Assume in this case that Rand1 was used as the name of the randomisation (despite knowing full well that it is a poor choice of name and that in three weeks time we will have no idea what it means or was for).

  1. Spatial analyses. The randomisation results for spatial analyses go into a set of lists prefixed with Rand1>> in the respective output. So, for an anal;ysis which only has SPATIAL_RESULTS, a new list is added called SPATIAL_RESULTS>>Rand1. The naming scheme of the contents is explained below.
  2. Cluster analyses (trees) have at least three lists attached to each node, with a fourth if a spatial analysis was conducted on each node.
  3. Rand1 contains summary statistics of the most similar nodes between the original and randomised trees (e.g. mean, median, SD, quartiles, count of comparisons, how many were identical), with the similarity assessed using a Sorenson dissimilarity index (zero is identical, 0.5 means half of the terminal elements across both nodes were shared, with double counting of shared nodes).
  4. Rand1_DATA is the full set of Sorenson comparison results in case you want to extract them for other nefarious purposes (e.g. how many times did the randomisation produce a node which had 80% or more terminal elements in common?).
  5. Rand1_ID_LDIFFS contains the total lengths (from the tip of the tree) of those nodes that contained an identical set of terminal elements. If all (or most) are longer then the original tree at least has a shorter total length, even though it resulted in the same set of elements being grouped together. (The name is an abbreviation of IDentical node Length DIFFerences. This is a confusing abbreviation and name, so any suggestions are welcome.)
  6. Rand1_SPATIAL contains the comparison values of the spatial outputs for the most similar nodes. The naming scheme is explained below.

What do the names and values in the spatial comparison lists mean? The indices shown are those used in the comparisons, prefixed by a letter with an underscore.

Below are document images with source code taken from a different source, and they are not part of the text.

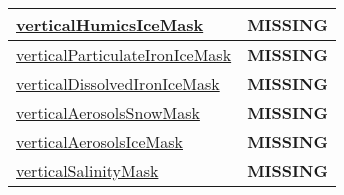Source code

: {\begin{center}
\begin{longtable}{| p{2.0in} | p{4.0in} |}
    \hyperref[subsec:var_sec_tracer_masks_verticalHumicsIceMask]{verticalHumicsIceMask} & {\bf \color{red} MISSING} \\
    \hline
    \hyperref[subsec:var_sec_tracer_masks_verticalParticulateIronIceMask]{verticalParticulateIronIceMask} & {\bf \color{red} MISSING} \\
    \hline
    \hyperref[subsec:var_sec_tracer_masks_verticalDissolvedIronIceMask]{verticalDissolvedIronIceMask} & {\bf \color{red} MISSING} \\
    \hline
    \hyperref[subsec:var_sec_tracer_masks_verticalAerosolsSnowMask]{verticalAerosolsSnowMask} & {\bf \color{red} MISSING} \\
    \hline
    \hyperref[subsec:var_sec_tracer_masks_verticalAerosolsIceMask]{verticalAerosolsIceMask} & {\bf \color{red} MISSING} \\
    \hline
    \hyperref[subsec:var_sec_tracer_masks_verticalSalinityMask]{verticalSalinityMask} & {\bf \color{red} MISSING} \\
    \hline
\end{longtable}
\end{center}
}

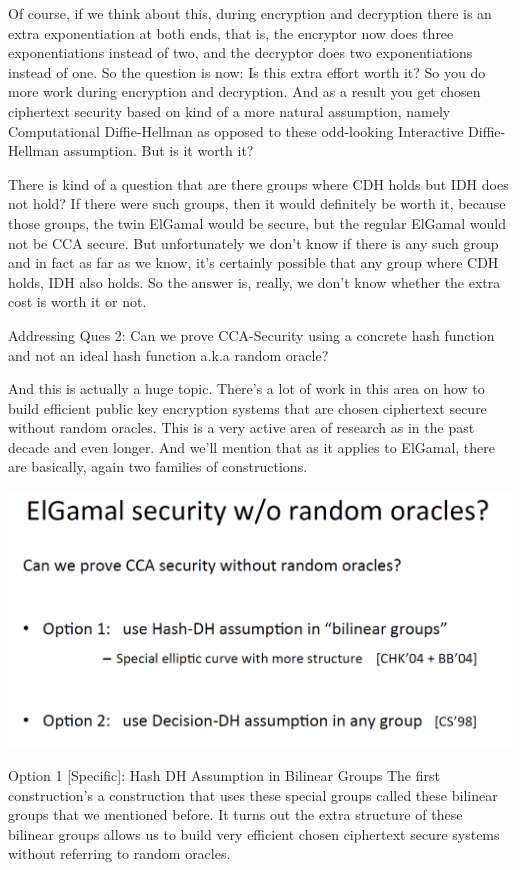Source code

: \documentclass[11pt]{article}
\makeatletter
\def\maxwidth{\ifdim\Gin@nat@width>\linewidth\linewidth
    \else\Gin@nat@width\fi}
\let\Oldincludegraphics\includegraphics
\renewcommand{\includegraphics}[1]{\Oldincludegraphics[width=.8\maxwidth]{#1}}
\makeatother
\begin{document}
Of course, if we think about this, during encryption and decryption
there is an extra exponentiation at both ends, that is, the encryptor
now does three exponentiations instead of two, and the decryptor does
two exponentiations instead of one. So the question is now: Is this
extra effort worth it? So you do more work during encryption and
decryption. And as a result you get chosen ciphertext security based on
kind of a more natural assumption, namely Computational Diffie-Hellman
as opposed to these odd-looking Interactive Diffie-Hellman assumption.
But is it worth it?

There is kind of a question that are there groups where CDH holds but
IDH does not hold? If there were such groups, then it would definitely
be worth it, because those groups, the twin ElGamal would be secure, but
the regular ElGamal would not be CCA secure. But unfortunately we don't
know if there is any such group and in fact as far as we know, it's
certainly possible that any group where CDH holds, IDH also holds. So
the answer is, really, we don't know whether the extra cost is worth it
or not.

Addressing Ques 2: Can we prove CCA-Security using a concrete hash
function and not an ideal hash function a.k.a random oracle?

And this is actually a huge topic. There's a lot of work in this area on
how to build efficient public key encryption systems that are chosen
ciphertext secure without random oracles. This is a very active area of
research as in the past decade and even longer. And we'll mention that
as it applies to ElGamal, there are basically, again two families of
constructions.

\includegraphics{./Images/ElGamalSecWithoutRO.png}

Option 1 {[}Specific{]}: Hash DH Assumption in Bilinear Groups The first
construction's a construction that uses these special groups called
these bilinear groups that we mentioned before. It turns out the extra
structure of these bilinear groups allows us to build very efficient
chosen ciphertext secure systems without referring to random oracles.
\end{document}
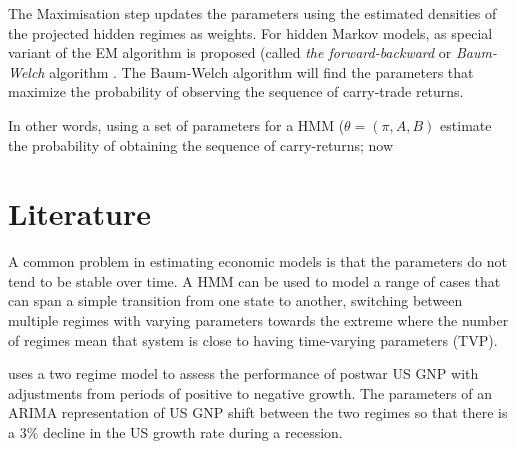 \documentclass[12pt, a4paper, oneside]{article} %
\begin{document}
The Maximisation step updates the parameters using the estimated densities of the projected hidden regimes as weights. For hidden Markov models, as special variant of the EM algorithm is proposed (called \emph{the forward-backward} or \emph{Baum-Welch} algorithm \citet{Baum1970}.   The Baum-Welch algorithm will find the parameters that maximize the probability of observing the sequence of carry-trade returns.  

In other words, using a set of parameters for a HMM ($\theta = (\pi, A, B)$ estimate the probability of obtaining the sequence of carry-returns; now 


\section{Literature}
A common problem in estimating economic models is that the parameters do not tend to be stable over time.  A HMM can be used to model a range of cases that can span a simple transition from one state to another, switching between multiple regimes with varying parameters towards the extreme where the number of regimes mean that system is close to having time-varying parameters (TVP).  

\citet{Hamilton1989} uses a two regime model to assess the performance of postwar US GNP with adjustments from periods of positive to negative growth. The parameters of an ARIMA representation of US GNP shift between the two regimes so that there is a 3\% decline in the US growth rate during a recession.  




\end{document}
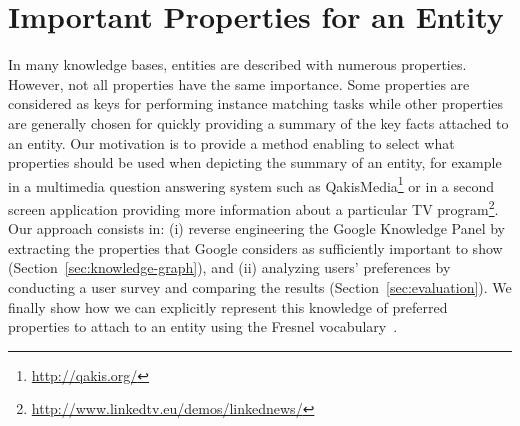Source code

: \begin{figure}[!htbp]
\vspace{-2.5cm}
\end{figure}



\section{Important Properties for an Entity}
\label{sec:propEntities}
In many knowledge bases, entities are described with numerous properties. However, not all properties have the same importance. Some properties are considered as keys for performing instance matching tasks while other properties are generally chosen for quickly providing a summary of the key facts attached to an entity. Our motivation is to provide a method enabling to select what properties should be used when depicting the summary of an entity, for example in a multimedia question answering system such as QakisMedia\footnote{\url{http://qakis.org/}} or in a second screen application providing more information about a particular TV program\footnote{\url{http://www.linkedtv.eu/demos/linkednews/}}. Our approach consists in: (i) reverse engineering the Google Knowledge Panel by extracting the properties that Google considers as sufficiently important to show (Section~\ref{sec:knowledge-graph}), and (ii) analyzing users' preferences by conducting a user survey and comparing the results (Section~\ref{sec:evaluation}). We finally show how we can explicitly represent this knowledge of preferred properties to attach to an entity using the Fresnel vocabulary~\cite{pietriga2006}. \\

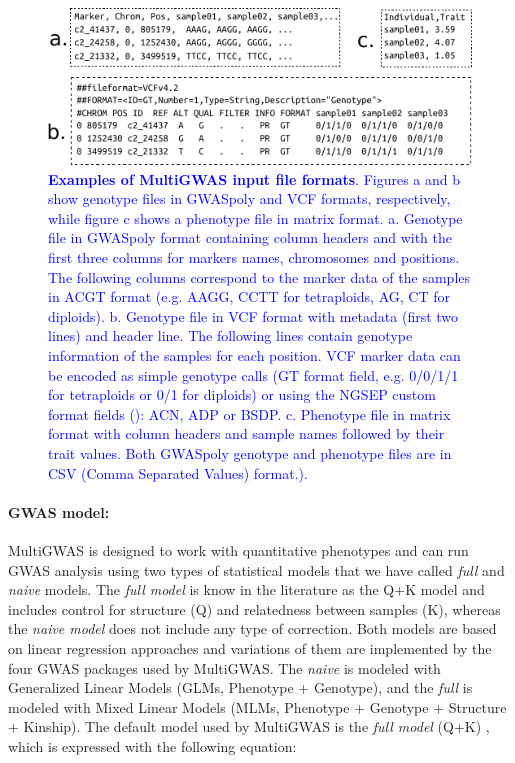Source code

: \documentclass{article}
\begin{document}
\begin{figure}[H]
\begin{centering}
\includegraphics{images/paper-input-files}
\par\end{centering}
\caption{\scriptsize \textbf{\textcolor{blue}{Examples of MultiGWAS input file formats}}\textcolor{blue}{. Figures a and b show genotype files in GWASpoly and VCF formats, respectively, while figure c shows a phenotype file in matrix format. a. Genotype file in GWASpoly format containing column headers and with the first three columns for markers names, chromosomes and positions. The following columns correspond to the marker data of the samples in \textquotedbl{}ACGT\textquotedbl{} format (e.g. AAGG, CCTT for tetraploids, AG, CT for diploids). b. Genotype file in VCF format with metadata (first two lines) and header line. The following lines contain genotype information of the samples for each position. VCF marker data can be encoded as simple genotype calls (GT format field, e.g. 0/0/1/1 for tetraploids or 0/1 for diploids) or using the NGSEP custom format fields (\cite{Duitama2019}): ACN, ADP or BSDP. c. Phenotype file in matrix format with column headers and sample names followed by their trait values. Both GWASpoly genotype and phenotype files are in CSV (Comma Separated Values) format.).} \label{fig:File-Formats}\protect \\
}
\end{figure}


\paragraph{GWAS model:}

MultiGWAS is designed to work with quantitative phenotypes and can run GWAS analysis using two types of statistical models that we have called \emph{full} and \emph{naive} models. The \emph{full model} is know in the literature as the Q+K model \cite{Yu2006} and includes control for structure (Q) and relatedness between samples (K), whereas the \emph{naive model} does not include any type of correction. Both models are based on linear regression approaches and variations of them are implemented by the four GWAS packages used by MultiGWAS. The \emph{naive} is modeled with Generalized Linear Models (GLMs, Phenotype + Genotype), and the \emph{full} is modeled with Mixed Linear Models (MLMs, Phenotype + Genotype + Structure + Kinship). The default model used by MultiGWAS is the \emph{full model} (Q+K) \cite{Yu2006}, which is expressed with the following equation:
\end{document}
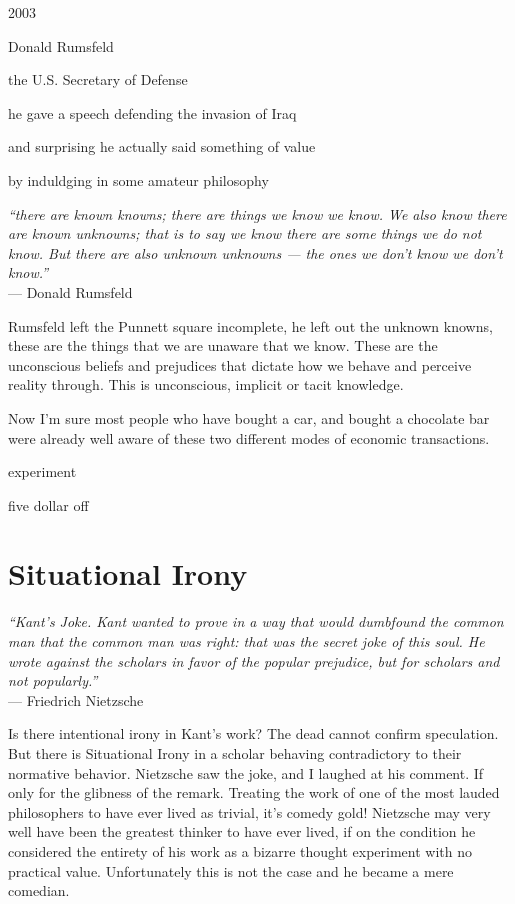 2003

Donald Rumsfeld 

the U.S. Secretary of Defense 

he gave a speech defending the invasion of Iraq 

and surprising he actually said something of value

by induldging in some amateur philosophy

\begin{center}
\textit{``there are known knowns; there are things we know we know. We also know there are known unknowns; that is to say we know there are some things we do not know. But there are also unknown unknowns --- the ones we don't know we don't know.''}\\ --- Donald Rumsfeld
\end{center}

Rumsfeld left the Punnett square incomplete, he left out the unknown knowns, these are the things that we are unaware that we know. These are the unconscious beliefs and prejudices that dictate how we behave and perceive reality through. This is unconscious, implicit or tacit knowledge.

Now I'm sure most people who have bought a car, and bought a chocolate bar were already well aware of these two different modes of economic transactions.

experiment 

five dollar off



\newpage
\section{Situational Irony}

\begin{center}
\textit{``Kant’s Joke. Kant wanted to prove in a way that would dumbfound the common man that the common man was right: that was the secret joke of this soul. He wrote against the scholars in favor of the popular prejudice, but for scholars and not popularly.''}
\\ --- Friedrich Nietzsche
\end{center}

Is there intentional irony in Kant's work? The dead cannot confirm speculation. But there is Situational Irony in a scholar behaving contradictory to their normative behavior. Nietzsche saw the joke, and I laughed at his comment. If only for the glibness of the remark. Treating the work of one of the most lauded philosophers to have ever lived as trivial, it's comedy gold! Nietzsche may very well have been the greatest thinker to have ever lived, if on the condition he considered the entirety of his work as a bizarre thought experiment with no practical value. 
Unfortunately this is not the case and he became a mere comedian. 

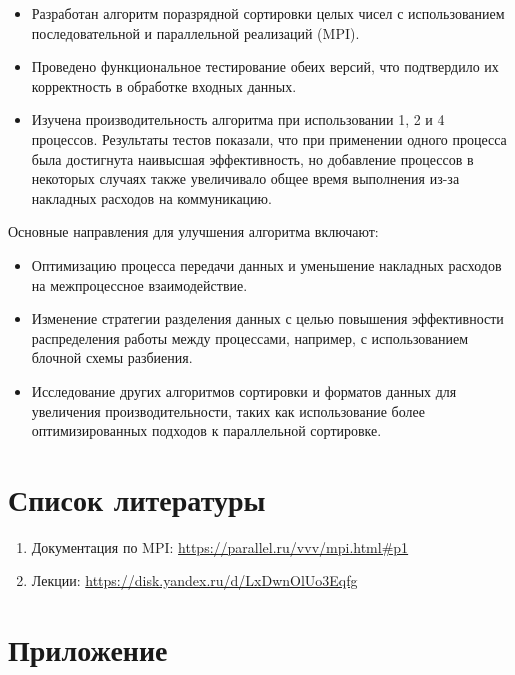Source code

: \documentclass[12pt]{article}
\begin{document}
\begin{itemize}
    \item Разработан алгоритм поразрядной сортировки целых чисел с использованием последовательной и параллельной реализаций (MPI).
    
    \item Проведено функциональное тестирование обеих версий, что подтвердило их корректность в обработке входных данных.
    
    \item Изучена производительность алгоритма при использовании 1, 2 и 4 процессов. Результаты тестов показали, что при применении одного процесса была достигнута наивысшая эффективность, но добавление процессов в некоторых случаях также увеличивало общее время выполнения из-за накладных расходов на коммуникацию.
\end{itemize}

Основные направления для улучшения алгоритма включают:

\begin{itemize}
    \item Оптимизацию процесса передачи данных и уменьшение накладных расходов на межпроцессное взаимодействие.
    
    \item Изменение стратегии разделения данных с целью повышения эффективности распределения работы между процессами, например, с использованием блочной схемы разбиения.
    
    \item Исследование других алгоритмов сортировки и форматов данных для увеличения производительности, таких как использование более оптимизированных подходов к параллельной сортировке.
\end{itemize}


\section{Список литературы}
\begin{enumerate}
    \item Документация по MPI: \url{https://parallel.ru/vvv/mpi.html#p1}
    \item Лекции: \url{https://disk.yandex.ru/d/LxDwnOlUo3Eqfg}
\end{enumerate}
\appendix
\section*{Приложение}
\end{document}
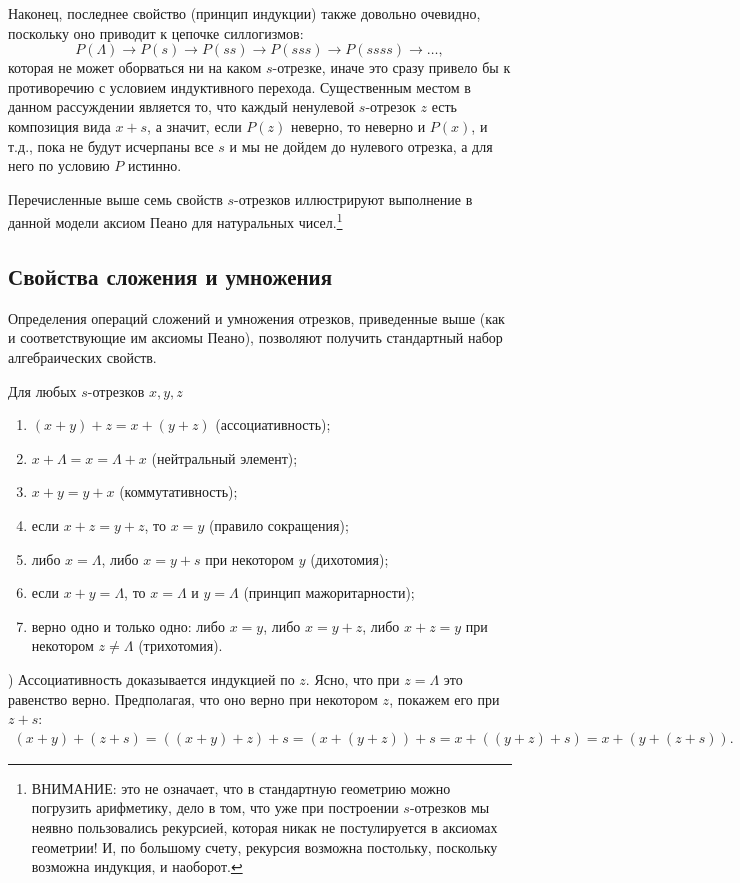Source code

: Наконец, последнее свойство (принцип индукции) также довольно очевидно, поскольку оно приводит к цепочке силлогизмов:
$$
P(\Lambda)\to P(s)\to P(ss)\to P(sss)\to P(ssss)\to\dots,
$$
которая не может оборваться ни на каком $s$-отрезке, иначе это сразу привело бы к противоречию с условием индуктивного перехода. Существенным местом в данном рассуждении является то, что каждый ненулевой $s$-отрезок $z$ есть композиция вида $x+s$, а значит, если $P(z)$ неверно, то неверно и $P(x)$, и т.д., пока не будут исчерпаны все $s$ и мы не дойдем до нулевого отрезка, а для него по условию $P$ истинно.

Перечисленные выше семь свойств $s$-отрезков иллюстрируют выполнение в данной модели аксиом Пеано для натуральных чисел.\footnote{ВНИМАНИЕ: это не означает, что в стандартную геометрию можно погрузить арифметику, дело в том, что уже при построении $s$-отрезков мы неявно пользовались рекурсией, которая никак не постулируется в аксиомах геометрии! И, по большому счету, рекурсия возможна постольку, поскольку возможна индукция, и наоборот.}



\subsection{Свойства сложения и умножения}

Определения операций сложений и умножения отрезков, приведенные выше (как и соответствующие им аксиомы Пеано), позволяют получить стандартный набор алгебраических свойств.

\begin{thrm}\label{Summ} Для любых $s$-отрезков $x,y,z$
\begin{enumerate}[S1]
\item $(x+y)+z=x+(y+z)$ (ассоциативность);
\item $x+\Lambda=x=\Lambda+x$ (нейтральный элемент);
\item $x+y=y+x$ (коммутативность);
\item если $x+z=y+z$, то $x=y$ (правило сокращения);
\item либо $x=\Lambda$, либо $x=y+s$ при некотором $y$ (дихотомия);
\item если $x+y=\Lambda$, то $x=\Lambda$ и $y=\Lambda$ (принцип мажоритарности);
\item верно одно и только одно: либо $x=y$, либо $x=y+z$, либо $x+z=y$ при некотором $z\ne\Lambda$ (трихотомия).
\end{enumerate}
\end{thrm}
) Ассоциативность доказывается индукцией по $z$. Ясно, что при $z=\Lambda$ это равенство верно.
Предполагая, что оно верно при некотором $z$, покажем его при $z+s$:
\begin{multline*}
(x+y)+(z+s) = ((x+y)+z)+s = (x+(y+z))+s = x+((y+z)+s) = x+(y+(z+s)).
\end{multline*}

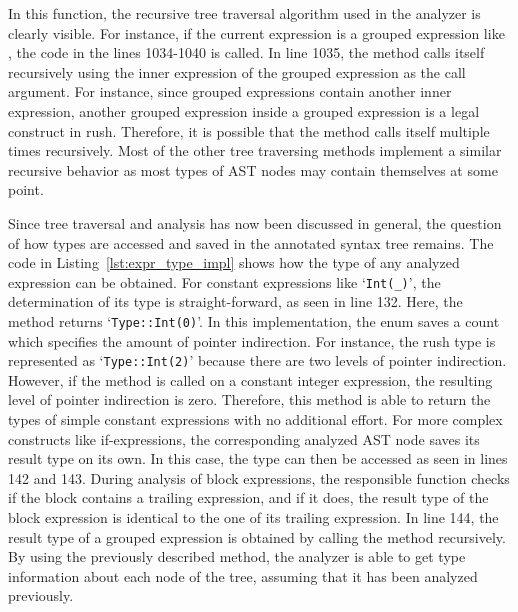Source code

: In this function, the recursive tree traversal algorithm used in the analyzer is clearly visible.
For instance, if the current expression is a grouped expression like , the code in the lines 1034-1040 is called.
In line 1035, the  method calls itself recursively using the inner expression of the grouped expression as the call argument.
For instance, since grouped expressions contain another inner expression, another grouped expression inside a grouped expression is a legal construct in rush.
Therefore, it is possible that the  method calls itself multiple times recursively.
Most of the other tree traversing methods implement a similar recursive behavior as most types of AST nodes may contain themselves at some point.


Since tree traversal and analysis has now been discussed in general, the question of how types are accessed and saved in the annotated syntax tree remains.
The code in Listing~\ref{lst:expr_type_impl} shows how the type of any analyzed expression can be obtained.
For constant expressions like `\verb|Int(_)|', the determination of its type is straight-forward, as seen in line 132.
Here, the  method returns `\verb|Type::Int(0)|'.
In this implementation, the  enum saves a count which specifies the amount of pointer indirection.
For instance, the rush type  is represented as `\verb|Type::Int(2)|' because there are two levels of pointer indirection.
However, if the method is called on a constant integer expression, the resulting level of pointer indirection is zero.
Therefore, this method is able to return the types of simple constant expressions with no additional effort.
For more complex constructs like if-expressions, the corresponding analyzed AST node saves its result type on its own.
In this case, the type can then be accessed as seen in lines 142 and 143.
During analysis of block expressions, the responsible function checks if the block contains a trailing expression,
and if it does, the result type of the block expression is identical to the one of its trailing expression.
In line 144, the result type of a grouped expression is obtained by calling the  method recursively.
By using the previously described method, the analyzer is able to get type information about each node of the tree, assuming that it has been analyzed previously.

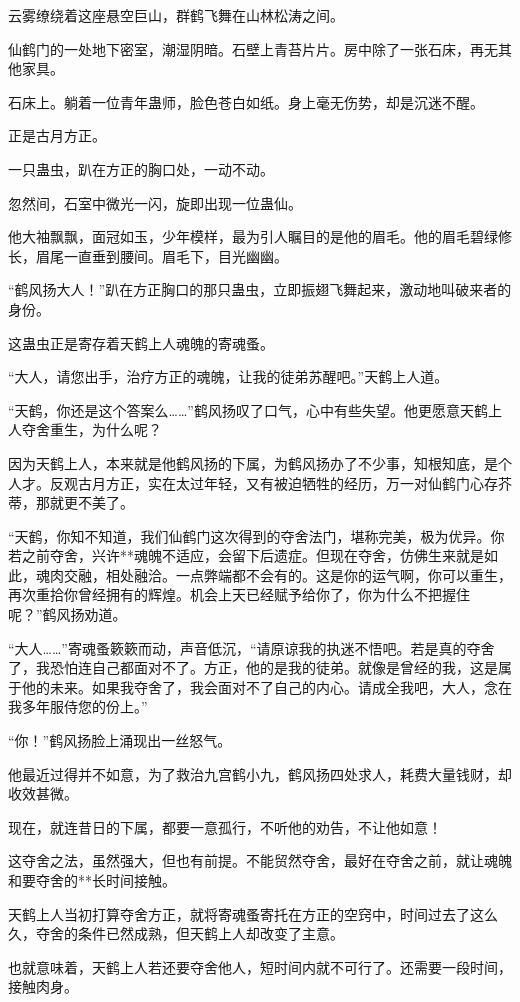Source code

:\begin{this_body}
云雾缭绕着这座悬空巨山，群鹤飞舞在山林松涛之间。

仙鹤门的一处地下密室，潮湿阴暗。石壁上青苔片片。房中除了一张石床，再无其他家具。

石床上。躺着一位青年蛊师，脸色苍白如纸。身上毫无伤势，却是沉迷不醒。

正是古月方正。

一只蛊虫，趴在方正的胸口处，一动不动。

忽然间，石室中微光一闪，旋即出现一位蛊仙。

他大袖飘飘，面冠如玉，少年模样，最为引人瞩目的是他的眉毛。他的眉毛碧绿修长，眉尾一直垂到腰间。眉毛下，目光幽幽。

“鹤风扬大人！”趴在方正胸口的那只蛊虫，立即振翅飞舞起来，激动地叫破来者的身份。

这蛊虫正是寄存着天鹤上人魂魄的寄魂蚤。

“大人，请您出手，治疗方正的魂魄，让我的徒弟苏醒吧。”天鹤上人道。

“天鹤，你还是这个答案么……”鹤风扬叹了口气，心中有些失望。他更愿意天鹤上人夺舍重生，为什么呢？

因为天鹤上人，本来就是他鹤风扬的下属，为鹤风扬办了不少事，知根知底，是个人才。反观古月方正，实在太过年轻，又有被迫牺牲的经历，万一对仙鹤门心存芥蒂，那就更不美了。

“天鹤，你知不知道，我们仙鹤门这次得到的夺舍法门，堪称完美，极为优异。你若之前夺舍，兴许**魂魄不适应，会留下后遗症。但现在夺舍，仿佛生来就是如此，魂肉交融，相处融洽。一点弊端都不会有的。这是你的运气啊，你可以重生，再次重拾你曾经拥有的辉煌。机会上天已经赋予给你了，你为什么不把握住呢？”鹤风扬劝道。

“大人……”寄魂蚤簌簌而动，声音低沉，“请原谅我的执迷不悟吧。若是真的夺舍了，我恐怕连自己都面对不了。方正，他的是我的徒弟。就像是曾经的我，这是属于他的未来。如果我夺舍了，我会面对不了自己的内心。请成全我吧，大人，念在我多年服侍您的份上。”

“你！”鹤风扬脸上涌现出一丝怒气。

他最近过得并不如意，为了救治九宫鹤小九，鹤风扬四处求人，耗费大量钱财，却收效甚微。

现在，就连昔日的下属，都要一意孤行，不听他的劝告，不让他如意！

这夺舍之法，虽然强大，但也有前提。不能贸然夺舍，最好在夺舍之前，就让魂魄和要夺舍的**长时间接触。

天鹤上人当初打算夺舍方正，就将寄魂蚤寄托在方正的空窍中，时间过去了这么久，夺舍的条件已然成熟，但天鹤上人却改变了主意。

也就意味着，天鹤上人若还要夺舍他人，短时间内就不可行了。还需要一段时间，接触肉身。


\end{this_body}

  • C_* (e.g. C_ENDC_CWE, C_NUM_MAX) is the number of times the original value was higher than the comparison.
  • Q_* (e.g. Q_ENDC_CWE, Q_NUM_MAX) is the number of comparisons (q = quantum). We could use the number of iterations directly, however there may be cases where undefined values result for some indices. We cannot compare undefined with a number, and we also cannot be sure that the number of times undef results is the same for all indices.
  • P_* (e.g. P_ENDC_CWE, P_NUM_MAX) is the fractional ranking of the original value against those generated by the set of randomisations, calculated as C_* / Q_*. Multiply by 100 to get a percentile. The P_* score is converted into a p-score in the normal way, i.e. if P_* = 0.99 then the original measure is higher than the randomised versions 99 times out of every hundred. If one considers higher scores to be more significant (a one tailed test) then this is the same as a p score of 0.01. Obviously one changes the interpretation appropriately if it is a two tailed system, e.g. the mean of numeric labels (NUM_MEAN) can be higher or lower than the set of randomisation results. So long as it is in one of the tails of the distribution then the original result is significantly more extreme than that generated by the randomisation (e.g. P_NUM_MEAN < 0.025 or P_NUM_MEAN > 0.975 for an alpha of 0.05).
  • T_* (e.g. T_ENDC_CWE, T_NUM_MAX) is the number of ties, being the count of the number of times the original value was the same as the randomised value. If there were no ties then this index is not listed. (Note - ties are only counted from version 0.15, see issue #146).